Archive for May, 2011

May 22, 2011

I Have Enough Of You In My Head

by Corrine

Dear Emma,

Those two words “Dear Emma” take me away to another time when we used to write to each other after Mom and Dad died. I used to tell you about my new friends and my new life. And you used to tell me about the grand time my mom and dad were having in heaven.

Truth is nothing. What you believe to be true is everything. And the main thing that I used to believe was that I would be with you forever. Forever. The reason it has taken me so long to write to you is that I see that I have been a fool. I’ve spent my life fooling myself.

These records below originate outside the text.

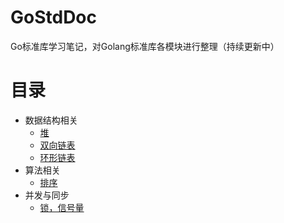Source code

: # GoStdDoc
Go标准库学习笔记，对Golang标准库各模块进行整理（持续更新中）
# 目录
* 数据结构相关
  * [堆](https://github.com/preytaren/GoStdDoc/blob/master/container/heap.md)
  * [双向链表](https://github.com/preytaren/GoStdDoc/blob/master/container/list.md)
  * [环形链表](https://github.com/preytaren/GoStdDoc/blob/master/container/ring.md)
* 算法相关
  * [排序](https://github.com/preytaren/GoStdDoc/blob/master/sort.md)
* 并发与同步
  * [锁，信号量](https://github.com/preytaren/GoStdDoc/blob/master/sync/sync.md)
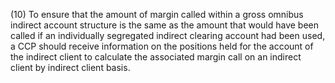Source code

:(10) To ensure that the amount of margin called within a gross omnibus indirect account structure is the same as the amount that would have been called if an individually segregated indirect clearing account had been used, a CCP should receive information on the positions held for the account of the indirect client to calculate the associated margin call on an indirect client by indirect client basis.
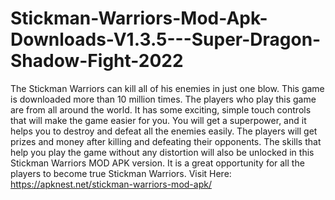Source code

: # Stickman-Warriors-Mod-Apk-Downloads-V1.3.5---Super-Dragon-Shadow-Fight-2022
The Stickman Warriors can kill all of his enemies in just one blow. This game is downloaded more than 10 million times. The players who play this game are from all around the world. It has some exciting, simple touch controls that will make the game easier for you. You will get a superpower, and it helps you to destroy and defeat all the enemies easily. The players will get prizes and money after killing and defeating their opponents. The skills that help you play the game without any distortion will also be unlocked in this Stickman Warriors MOD APK version. It is a great opportunity for all the players to become true Stickman Warriors. Visit Here: https://apknest.net/stickman-warriors-mod-apk/
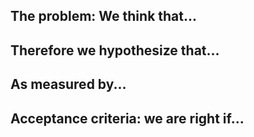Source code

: ## The problem: We think that...


## Therefore we hypothesize that...


## As measured by...


## Acceptance criteria: we are right if...
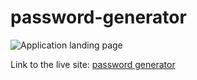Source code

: # password-generator



![Application landing page](https://feizhi255.github.io/password-generator/assets/images/passgenlandingpage.png)


Link to the live site: [password generator](https://feizhi255.github.io/password-generator/)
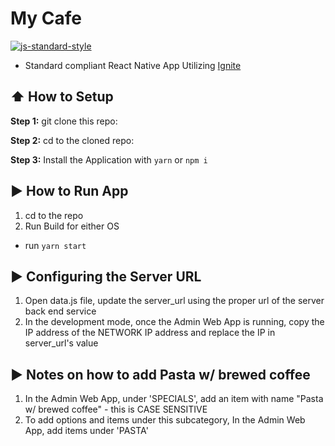 #  My Cafe
[![js-standard-style](https://img.shields.io/badge/code%20style-standard-brightgreen.svg?style=flat)](http://standardjs.com/)

* Standard compliant React Native App Utilizing [Ignite](https://github.com/infinitered/ignite)

## :arrow_up: How to Setup

**Step 1:** git clone this repo:

**Step 2:** cd to the cloned repo:

**Step 3:** Install the Application with `yarn` or `npm i`


## :arrow_forward: How to Run App

1. cd to the repo
2. Run Build for either OS
  * run `yarn start`

## :arrow_forward: Configuring the Server URL
1. Open data.js file, update the server_url using the proper url of the server back end service
2. In the development mode, once the Admin Web App is running, copy the IP address of the NETWORK IP address and replace the IP 
in server_url's value

## :arrow_forward: Notes on how to add Pasta w/ brewed coffee

1. In the Admin Web App, under 'SPECIALS', add an item with name "Pasta w/ brewed coffee" - this is CASE SENSITIVE
2. To add options and items under this subcategory, In the Admin Web App, add items under 'PASTA'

Every letter I’ve ever written to you has been a love letter. How could they have been anything else? I can see now that all of them except this one were bad love letters. Bad love letters beg for love back. Good love letters ask for nothing. This, I’m pleased to announce is my first good love letter to you because there is nothing more for you to do. You’ve already done everything. I have enough of you in my head to last forever.So please don’t ever worry about me. I’m peachy. I really am. I have everything.

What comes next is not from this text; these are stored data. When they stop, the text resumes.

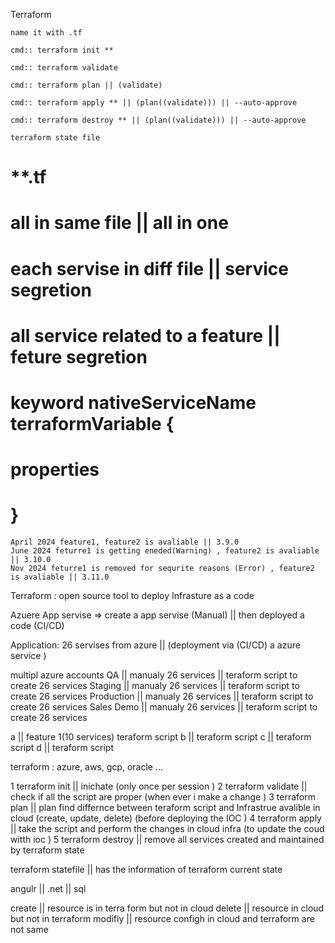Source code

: Terraform 

    name it with .tf 

    cmd:: terraform init **

    cmd:: terraform validate 

    cmd:: terraform plan || (validate)

    cmd:: terraform apply ** || (plan((validate))) || --auto-approve

    cmd:: terraform destroy ** || (plan((validate))) || --auto-approve

    terraform state file 


# **.tf
# all in same file || all in one 
# each servise in diff file || service segretion 
# all service related to a feature  || feture segretion 

# keyword nativeServiceName terraformVariable {
#   properties
# }


    April 2024 feature1, feature2 is avaliable || 3.9.0
    June 2024 feturre1 is getting eneded(Warning) , feature2 is avaliable || 3.10.0
    Nov 2024 feturre1 is removed for sequrite reasons (Error) , feature2 is avaliable || 3.11.0





Terraform : open source tool to deploy Infrasture as a code 


Azuere App servise => create a app servise (Manual) || then deployed a code (CI/CD)

Application:
26 servises from azure || (deployment via (CI/CD) a azure service )


multipl azure accounts
    QA || manualy 26 services || teraform script to create 26 services 
    Staging || manualy 26 services || teraform script to create 26 services 
    Production || manualy 26 services || teraform script to create 26 services 
    Sales Demo || manualy 26 services || teraform script to create 26 services 


a || feature 1(10 services) teraform script
b || teraform script
c || teraform script
d || teraform script


terraform : azure, aws, gcp, oracle ... 



1 terraform init || inichate  (only once per session )
2 terraform validate || check if all the script are proper (when ever i make a change )
3 terraform plan || plan find differnce between teraform script and Infrastrue avalible in cloud (create, update, delete) (before deploying the IOC )
4 terraform apply || take the script and perform the changes in cloud infra (to update the coud witth ioc )
5 terraform destroy || remove all services created and maintained by terraform state 


terraform statefile || has the information of terraform current state 


angulr || .net || sql 




create ||  resource is in terra form but not in cloud 
delete || resource in cloud but not in terraform 
modifiy || resource configh in cloud and terraform are not same 





<!-- Module 8 + 9 combined 
// use terraform to create continer registry and AKS 
// use az repo in az devops to store the code 
// use az devops pipeline to build docker continer from the code inaz repo
// use az devops pipeline to push image to continer registry which was created by terraform 
// use az devops pipeline to deploy image from continer registry which was created by terra to AKS which was created bt terra
// If time permits do the above with ARM insted of Terraform  -->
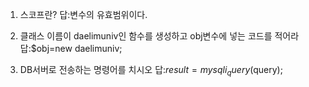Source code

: 1. 스코프란?
답:변수의 유효범위이다.

2. 클래스 이름이 daelimuniv인 함수를 생성하고 obj변수에 넣는 코드를 적어라
답:$obj=new daelimuniv;

3. DB서버로 전송하는 명령어를 치시오
답:$result=mysqli_query($query);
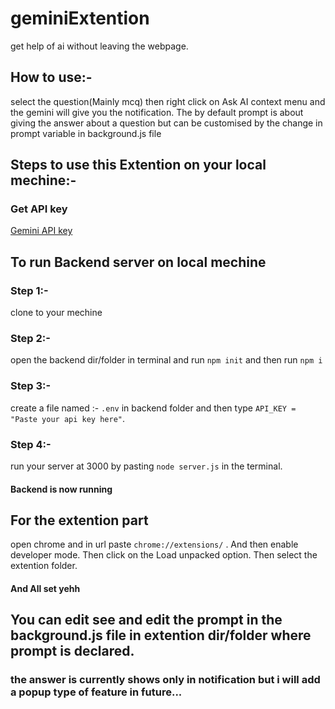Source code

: # geminiExtention
get help of ai without leaving the webpage.

## How to use:- 
select the question(Mainly mcq) then right click on Ask AI context menu and the gemini will give you the notification. The by default prompt is about giving the answer about a question but can be customised by the change in prompt variable in background.js file

## Steps to use this Extention on your local mechine:-

### Get API key 
[Gemini API key ](https://aistudio.google.com/app/apikey)


## To run Backend server on local mechine

### Step 1:- 
clone to your mechine

### Step 2:-
open the backend dir/folder in terminal and run `npm init` and then run `npm i`

### Step 3:-
create a file named :- `.env` in backend folder and then type `API_KEY = "Paste your api key here"`.

### Step 4:-
run your server at 3000 by pasting `node server.js` in the terminal.

#### Backend is now running

## For the extention part
open chrome and in url paste `chrome://extensions/` .  And then enable developer mode. Then click on the Load unpacked option. Then select the extention folder. 
#### And All set yehh

## You can edit see and edit the prompt in the background.js file in extention dir/folder where prompt is declared.
### the answer is currently shows only in notification but i will add a popup type of feature in future...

If I had one wish it would be that your life brings you a taste of the happiness you have brought to me. That you can feel what it’s like to love.

Your friend forever,

Will

I saw this in Tumblr and fell in love. It’s true what that letter said about bad and good love letters. When you write with pain, you worry about whether or not you’re gonna get a response. I take that from experience. But when you write with nothing but genuine love–just wanting to let that person know you love him/her–you don’t really care about receiving a written proof of his/her love too. You get my drift? :)

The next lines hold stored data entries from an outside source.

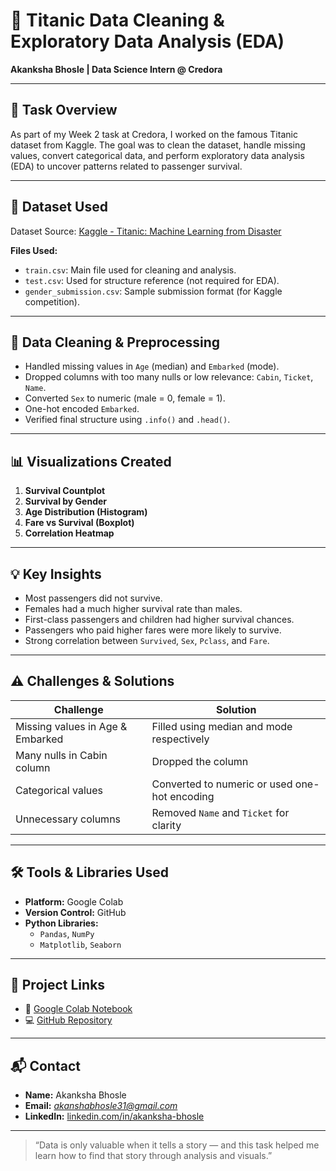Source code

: # 🚢 Titanic Data Cleaning & Exploratory Data Analysis (EDA)  
**Akanksha Bhosle | Data Science Intern @ Credora**

---

## 📌 Task Overview

As part of my Week 2 task at Credora, I worked on the famous Titanic dataset from Kaggle. The goal was to clean the dataset, handle missing values, convert categorical data, and perform exploratory data analysis (EDA) to uncover patterns related to passenger survival.

---

## 📂 Dataset Used

Dataset Source: [Kaggle - Titanic: Machine Learning from Disaster](https://www.kaggle.com/c/titanic/data)

**Files Used:**
- `train.csv`: Main file used for cleaning and analysis.
- `test.csv`: Used for structure reference (not required for EDA).
- `gender_submission.csv`: Sample submission format (for Kaggle competition).

---

## 🧹 Data Cleaning & Preprocessing

- Handled missing values in `Age` (median) and `Embarked` (mode).
- Dropped columns with too many nulls or low relevance: `Cabin`, `Ticket`, `Name`.
- Converted `Sex` to numeric (male = 0, female = 1).
- One-hot encoded `Embarked`.
- Verified final structure using `.info()` and `.head()`.

---

## 📊 Visualizations Created

1. **Survival Countplot**  
2. **Survival by Gender**  
3. **Age Distribution (Histogram)**  
4. **Fare vs Survival (Boxplot)**  
5. **Correlation Heatmap**

---

## 💡 Key Insights

- Most passengers did not survive.
- Females had a much higher survival rate than males.
- First-class passengers and children had higher survival chances.
- Passengers who paid higher fares were more likely to survive.
- Strong correlation between `Survived`, `Sex`, `Pclass`, and `Fare`.

---

## ⚠️ Challenges & Solutions

| Challenge | Solution |
|----------|----------|
| Missing values in Age & Embarked | Filled using median and mode respectively |
| Many nulls in Cabin column | Dropped the column |
| Categorical values | Converted to numeric or used one-hot encoding |
| Unnecessary columns | Removed `Name` and `Ticket` for clarity |

---

## 🛠️ Tools & Libraries Used

- **Platform:** Google Colab  
- **Version Control:** GitHub  
- **Python Libraries:**  
  - `Pandas`, `NumPy`  
  - `Matplotlib`, `Seaborn`  

---

## 🔗 Project Links

- 📓 [Google Colab Notebook](https://colab.research.google.com/drive/18wRhKed6_bZNq_1pKu20-3sLSikLKwdB)  
- 💻 [GitHub Repository](https://github.com/akanksha21-maker/CREDORA-TASK-2)

---

## 📬 Contact

- **Name:** Akanksha Bhosle  
- **Email:** *akanshabhosle31@gmail.com*  
- **LinkedIn:** [linkedin.com/in/akanksha-bhosle](www.linkedin.com/in/akanksha-bhosle-0bb8422b4)

---

> “Data is only valuable when it tells a story — and this task helped me learn how to find that story through analysis and visuals.”

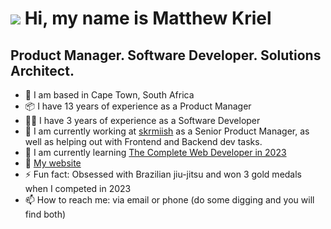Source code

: ![](https://user-images.githubusercontent.com/18350557/176309783-0785949b-9127-417c-8b55-ab5a4333674e.gif) Hi, my name is Matthew Kriel 
=======================================================================================================================================

Product Manager. Software Developer. Solutions Architect.
---------------------------------------------------------

* 📍 I am based in Cape Town, South Africa
* 📦 I have 13 years of experience as a Product Manager
* 👨‍💻 I have 3 years of experience as a Software Developer
* 🔭 I am currently working at [skrmiish](https://skrmiish.gg/) as a Senior Product Manager, as well as helping out with Frontend and Backend dev tasks.
* 🌱 I am currently learning [The Complete Web Developer in 2023](https://www.udemy.com/course/the-complete-web-developer-zero-to-mastery/)
* 🏡 [My website](https://mckriel.co.za/)
* ⚡ Fun fact: Obsessed with Brazilian jiu-jitsu and won 3 gold medals when I competed in 2023
* 📫 How to reach me: via email or phone (do some digging and you will find both)
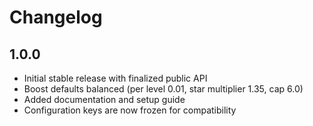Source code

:# Changelog

## 1.0.0
- Initial stable release with finalized public API
- Boost defaults balanced (per level 0.01, star multiplier 1.35, cap 6.0)
- Added documentation and setup guide
- Configuration keys are now frozen for compatibility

Anyway, I haven’t seen the movie (Waiting For Forever) but I’m currently DLing it.

May 7, 2011

Anxious

by Corrine

Looking for an affordable hotel in Singapore is quite the challenge. I’ve been scouring hotel booking sites for the past two weeks, trying to score a good deal. But more than ever, I’m anxious for this trip. Imagining myself flying back to Manila by myself gets me depressed already. :(

Well, at least I get to be with no one but Babe for a couple of days no? After this trip, I’ll see him again around December or January pa. I’m dead set on this. I’ll be in Singapore in a couple of months. I don’t like being away from someone I love, especially him.